Blakely Plantation was a forced-labor farm of 900 acre located in extreme northeast Leon County, Florida. In 1850, the farm included 800 acres worked by 51 enslaved people.

Blakely was bounded on the east by Ingleside Plantation and on the west by what is today County Road 59 (Veterans Memorial Drive). Blakely's northern boundary would now be Cypress Landing Road and to the south it would have bounded by the streets of Leland Circle and Indigo Lane.

The farm was founded by Miles Blake, who came from North Carolina in 1826. After Miles died, his wife Susan Parish Blake took over ownership.

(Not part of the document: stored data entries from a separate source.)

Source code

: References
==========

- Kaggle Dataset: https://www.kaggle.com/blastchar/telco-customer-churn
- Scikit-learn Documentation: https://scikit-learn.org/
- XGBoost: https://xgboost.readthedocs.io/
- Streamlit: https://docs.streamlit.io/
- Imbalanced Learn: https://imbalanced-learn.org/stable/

The 1850 tax roll for Leon County lists Susan Blake as owning 800 acres and enslaving 51 people.

Sometime before 1860, Susan's son Joel Blake established Ingleside Plantation just east of Blakely.

The Leon County Florida 1860 Agricultural Census shows that the Blakely Plantation had the following:
- Improved land: 500 acre
- Unimproved land: 400 acre
- Cash value of plantation: $9,000
- Cash value of farm implements/machinery: $300
- Cash value of farm animals: $2,000
- Number of slaves: unknown
- Bushels of corn: 3,000
- Bales of cotton: 40
Isham, Walter, and Joel Blake, Susan's sons, served in the Civil War with Company K of the 5th Florida Infantry.

As of 1980, J. A. Cromartie, a Blake great-grandson, owned the property.